A remarkable feminist history and biography that features fragments from the five-decade career of an iconic artist.
First as a doe-eyed ingenue with 'As Tears Go By', then as a gravel-voiced phoenix rising from the ashes of the 1960s with a landmark punk album, Broken English, and finally as a genre-less icon, Marianne Faithfull carved her name into the history of rock 'n' roll to chart a career spanning five decades and multiple detours. In Why Marianne Faithfull Matters, Tanya Pearson crafts a feminist account that explains the musician's absence from the male-dominated history of the British Invasion and champions the eclectic late career that confirmed her redemption.

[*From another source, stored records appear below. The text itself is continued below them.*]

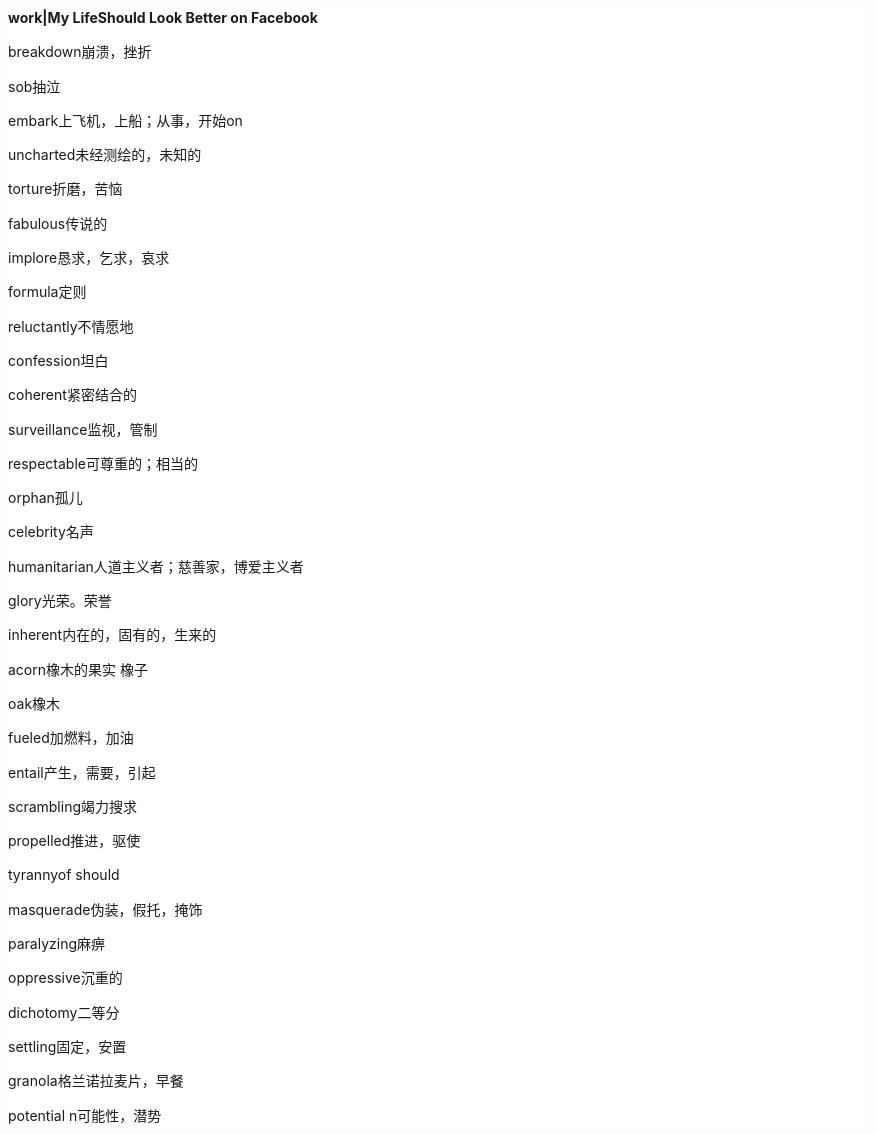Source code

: **work|My LifeShould Look Better on Facebook**

breakdown崩溃，挫折

sob抽泣

embark上飞机，上船；从事，开始on

uncharted未经测绘的，未知的

torture折磨，苦恼

fabulous传说的

implore恳求，乞求，哀求

formula定则

reluctantly不情愿地

confession坦白

coherent紧密结合的

surveillance监视，管制

respectable可尊重的；相当的

orphan孤儿

celebrity名声

humanitarian人道主义者；慈善家，博爱主义者

glory光荣。荣誉

inherent内在的，固有的，生来的

acorn橡木的果实 橡子

oak橡木

fueled加燃料，加油

entail产生，需要，引起

scrambling竭力搜求

propelled推进，驱使

tyrannyof should

masquerade伪装，假托，掩饰

paralyzing麻痹

oppressive沉重的

dichotomy二等分

settling固定，安置

granola格兰诺拉麦片，早餐

potential n可能性，潜势
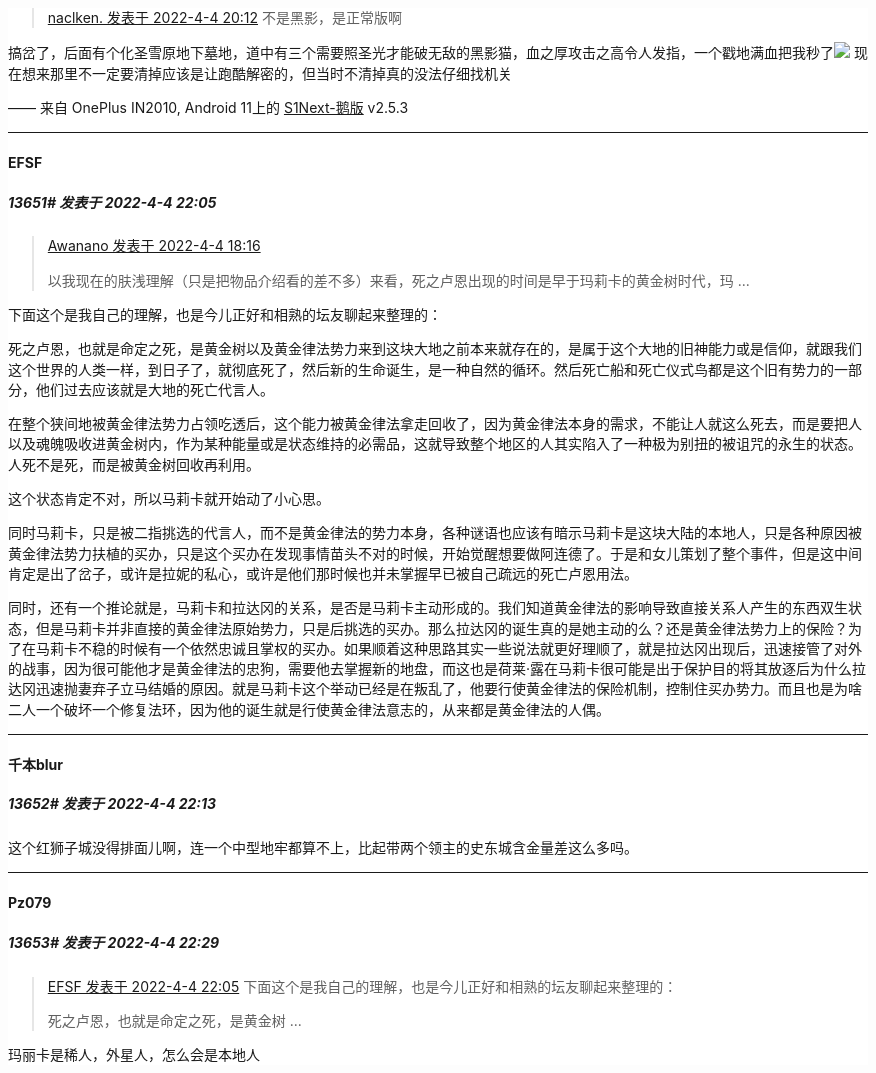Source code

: <blockquote><a href="httphttps://bbs.saraba1st.com/2b/forum.php?mod=redirect&amp;goto=findpost&amp;pid=55312604&amp;ptid=2009253" target="_blank">naclken. 发表于 2022-4-4 20:12</a>
不是黑影，是正常版啊</blockquote>
搞岔了，后面有个化圣雪原地下墓地，道中有三个需要照圣光才能破无敌的黑影猫，血之厚攻击之高令人发指，一个戳地满血把我秒了<img src="https://static.saraba1st.com/image/smiley/face2017/002.png" referrerpolicy="no-referrer">
现在想来那里不一定要清掉应该是让跑酷解密的，但当时不清掉真的没法仔细找机关

—— 来自 OnePlus IN2010, Android 11上的 [S1Next-鹅版](https://github.com/ykrank/S1-Next/releases) v2.5.3



*****

####  EFSF  
##### 13651#       发表于 2022-4-4 22:05

<blockquote><a href="httphttps://bbs.saraba1st.com/2b/forum.php?mod=redirect&amp;goto=findpost&amp;pid=55311475&amp;ptid=2009253" target="_blank">Awanano 发表于 2022-4-4 18:16</a>

以我现在的肤浅理解（只是把物品介绍看的差不多）来看，死之卢恩出现的时间是早于玛莉卡的黄金树时代，玛 ...</blockquote>
下面这个是我自己的理解，也是今儿正好和相熟的坛友聊起来整理的：

死之卢恩，也就是命定之死，是黄金树以及黄金律法势力来到这块大地之前本来就存在的，是属于这个大地的旧神能力或是信仰，就跟我们这个世界的人类一样，到日子了，就彻底死了，然后新的生命诞生，是一种自然的循环。然后死亡船和死亡仪式鸟都是这个旧有势力的一部分，他们过去应该就是大地的死亡代言人。

在整个狭间地被黄金律法势力占领吃透后，这个能力被黄金律法拿走回收了，因为黄金律法本身的需求，不能让人就这么死去，而是要把人以及魂魄吸收进黄金树内，作为某种能量或是状态维持的必需品，这就导致整个地区的人其实陷入了一种极为别扭的被诅咒的永生的状态。人死不是死，而是被黄金树回收再利用。

这个状态肯定不对，所以马莉卡就开始动了小心思。

同时马莉卡，只是被二指挑选的代言人，而不是黄金律法的势力本身，各种谜语也应该有暗示马莉卡是这块大陆的本地人，只是各种原因被黄金律法势力扶植的买办，只是这个买办在发现事情苗头不对的时候，开始觉醒想要做阿连德了。于是和女儿策划了整个事件，但是这中间肯定是出了岔子，或许是拉妮的私心，或许是他们那时候也并未掌握早已被自己疏远的死亡卢恩用法。

同时，还有一个推论就是，马莉卡和拉达冈的关系，是否是马莉卡主动形成的。我们知道黄金律法的影响导致直接关系人产生的东西双生状态，但是马莉卡并非直接的黄金律法原始势力，只是后挑选的买办。那么拉达冈的诞生真的是她主动的么？还是黄金律法势力上的保险？为了在马莉卡不稳的时候有一个依然忠诚且掌权的买办。如果顺着这种思路其实一些说法就更好理顺了，就是拉达冈出现后，迅速接管了对外的战事，因为很可能他才是黄金律法的忠狗，需要他去掌握新的地盘，而这也是荷莱·露在马莉卡很可能是出于保护目的将其放逐后为什么拉达冈迅速抛妻弃子立马结婚的原因。就是马莉卡这个举动已经是在叛乱了，他要行使黄金律法的保险机制，控制住买办势力。而且也是为啥二人一个破坏一个修复法环，因为他的诞生就是行使黄金律法意志的，从来都是黄金律法的人偶。

*****

####  千本blur  
##### 13652#       发表于 2022-4-4 22:13

这个红狮子城没得排面儿啊，连一个中型地牢都算不上，比起带两个领主的史东城含金量差这么多吗。



*****

####  Pz079  
##### 13653#       发表于 2022-4-4 22:29

<blockquote><a href="httphttps://bbs.saraba1st.com/2b/forum.php?mod=redirect&amp;goto=findpost&amp;pid=55313779&amp;ptid=2009253" target="_blank">EFSF 发表于 2022-4-4 22:05</a>
下面这个是我自己的理解，也是今儿正好和相熟的坛友聊起来整理的：

死之卢恩，也就是命定之死，是黄金树 ...</blockquote>
玛丽卡是稀人，外星人，怎么会是本地人
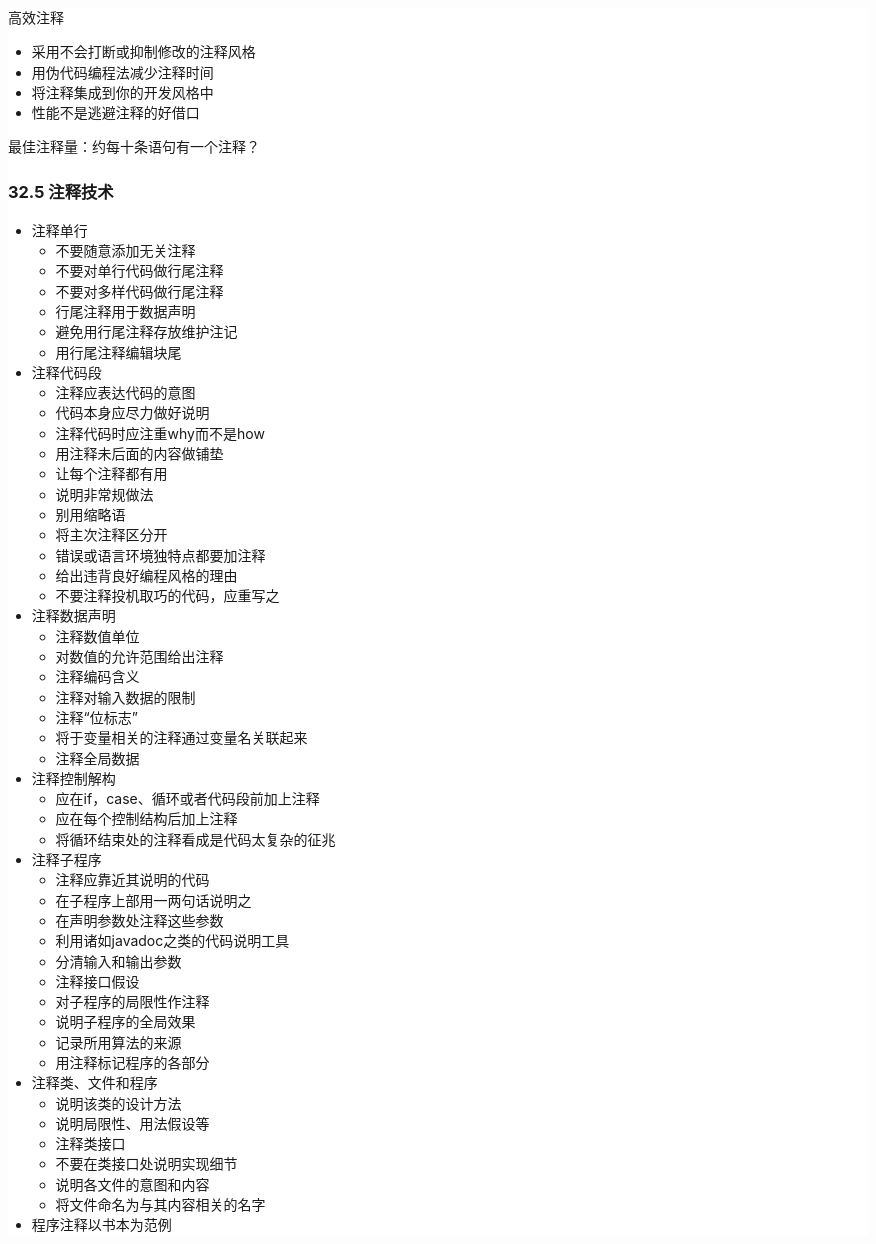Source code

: 高效注释

* 采用不会打断或抑制修改的注释风格
* 用伪代码编程法减少注释时间
* 将注释集成到你的开发风格中
* 性能不是逃避注释的好借口

最佳注释量：约每十条语句有一个注释？

### 32.5 注释技术

* 注释单行
  * 不要随意添加无关注释
  * 不要对单行代码做行尾注释
  * 不要对多样代码做行尾注释
  * 行尾注释用于数据声明
  * 避免用行尾注释存放维护注记
  * 用行尾注释编辑块尾
* 注释代码段
  * 注释应表达代码的意图
  * 代码本身应尽力做好说明
  * 注释代码时应注重why而不是how
  * 用注释未后面的内容做铺垫
  * 让每个注释都有用
  * 说明非常规做法
  * 别用缩略语
  * 将主次注释区分开
  * 错误或语言环境独特点都要加注释
  * 给出违背良好编程风格的理由
  * 不要注释投机取巧的代码，应重写之
* 注释数据声明
  * 注释数值单位
  * 对数值的允许范围给出注释
  * 注释编码含义
  * 注释对输入数据的限制
  * 注释“位标志”
  * 将于变量相关的注释通过变量名关联起来
  * 注释全局数据
* 注释控制解构
  * 应在if，case、循环或者代码段前加上注释
  * 应在每个控制结构后加上注释
  * 将循环结束处的注释看成是代码太复杂的征兆
* 注释子程序
  * 注释应靠近其说明的代码
  * 在子程序上部用一两句话说明之
  * 在声明参数处注释这些参数
  * 利用诸如javadoc之类的代码说明工具
  * 分清输入和输出参数
  * 注释接口假设
  * 对子程序的局限性作注释
  * 说明子程序的全局效果
  * 记录所用算法的来源
  * 用注释标记程序的各部分
* 注释类、文件和程序
  * 说明该类的设计方法
  * 说明局限性、用法假设等
  * 注释类接口
  * 不要在类接口处说明实现细节
  * 说明各文件的意图和内容
  * 将文件命名为与其内容相关的名字
* 程序注释以书本为范例
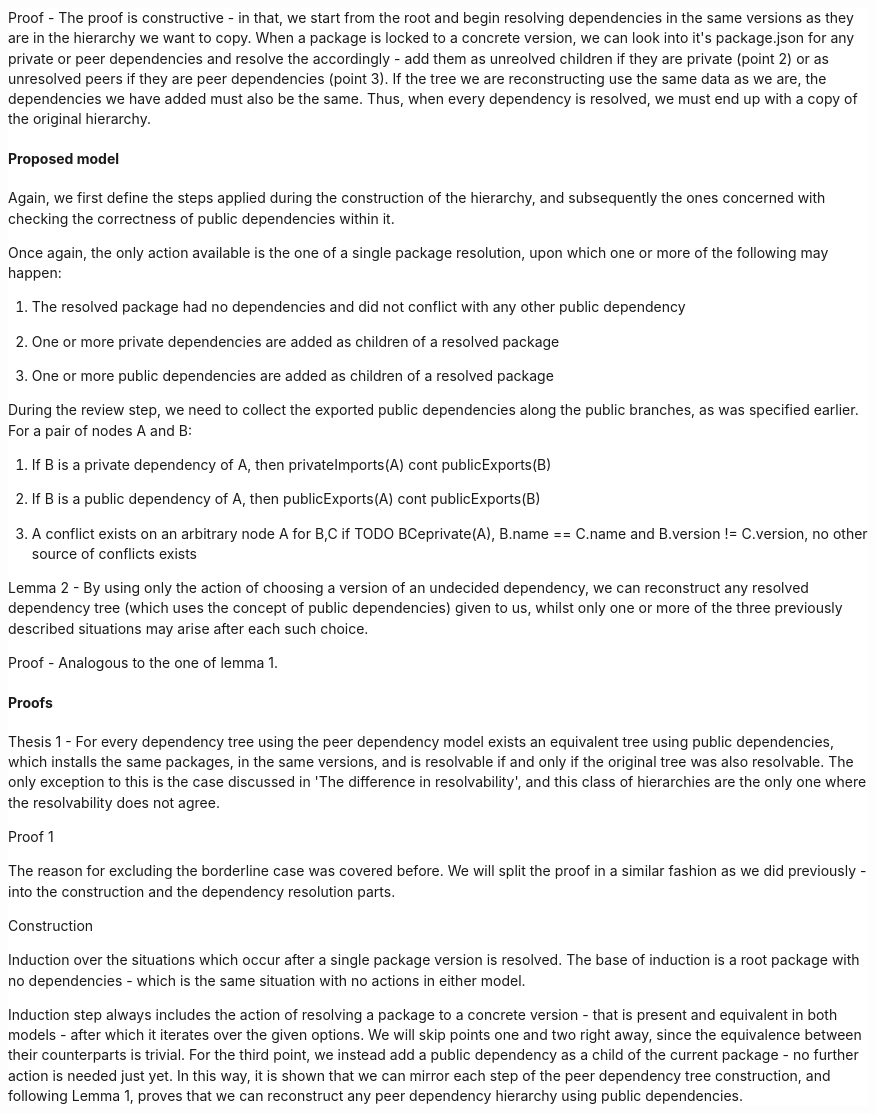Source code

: Proof - The proof is constructive - in that, we start from the root and begin resolving dependencies in the same versions as they are in the hierarchy we want to copy. When a package is locked to a concrete version, we can look into it's package.json for any private or peer dependencies and resolve the accordingly - add them as unreolved children if they are private (point 2) or as unresolved peers if they are peer dependencies (point 3). If the tree we are reconstructing use the same data as we are, the dependencies we have added must also be the same. Thus, when every dependency is resolved, we must end up with a copy of the original hierarchy.

#### Proposed model

Again, we first define the steps applied during the construction of the hierarchy, and subsequently the ones concerned with checking the correctness of public dependencies within it.

Once again, the only action available is the one of a single package resolution, upon which one or more of the following may happen:

1) The resolved package had no dependencies and did not conflict with any other public dependency

2) One or more private dependencies are added as children of a resolved package

3) One or more public dependencies are added as children of a resolved package

During the review step, we need to collect the exported public dependencies along the public branches, as was specified earlier. For a pair of nodes A and B:

1) If B is a private dependency of A, then privateImports(A) cont publicExports(B)

2) If B is a public dependency of A, then publicExports(A) cont publicExports(B)

3) A conflict exists on an arbitrary node A for B,C if TODO BCeprivate(A), B.name == C.name and B.version != C.version, no other source of conflicts exists

Lemma 2 - By using only the action of choosing a version of an undecided dependency, we can reconstruct any resolved dependency tree (which uses the concept of public dependencies) given to us, whilst only one or more of the three previously described situations may arise after each such choice.

Proof - Analogous to the one of lemma 1.

#### Proofs

Thesis 1 - For every dependency tree using the peer dependency model exists an equivalent tree using public dependencies, which installs the same packages, in the same versions, and is resolvable if and only if the original tree was also resolvable. The only exception to this is the case discussed in 'The difference in resolvability', and this class of hierarchies are the only one where the resolvability does not agree.

Proof 1

The reason for excluding the borderline case was covered before. We will split the proof in a similar fashion as we did previously - into the construction and the dependency resolution parts.

Construction

Induction over the situations which occur after a single package version is resolved. The base of induction is a root package with no dependencies - which is the same situation with no actions in either model.

Induction step always includes the action of resolving a package to a concrete version - that is present and equivalent in both models - after which it iterates over the given options. We will skip points one and two right away, since the equivalence between their counterparts is trivial. For the third point, we instead add a public dependency as a child of the current package - no further action is needed just yet. In this way, it is shown that we can mirror each step of the peer dependency tree construction, and following Lemma 1, proves that we can reconstruct any peer dependency hierarchy using public dependencies.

Putting memoir on equal footing with biographical history, Pearson writes about Faithfull as an avid fan, recovered addict, and queer musician at a crossroads. She's also a professional historian unafraid to break from the expectations of the discipline if a "titty-centred analysis" or astrology can illuminate the work of her subject. Whether exploring Faithfull's rise to celebrity, her drug addiction and fall from grace as a spurned "muse", or her reinvention as a sober, soulful chanteuse subverting all expectations for an aging woman in music, Pearson reaffirms the deep connections between the listeners and creators and reveals, in her own particularly way, why Marianne Faithfull matters.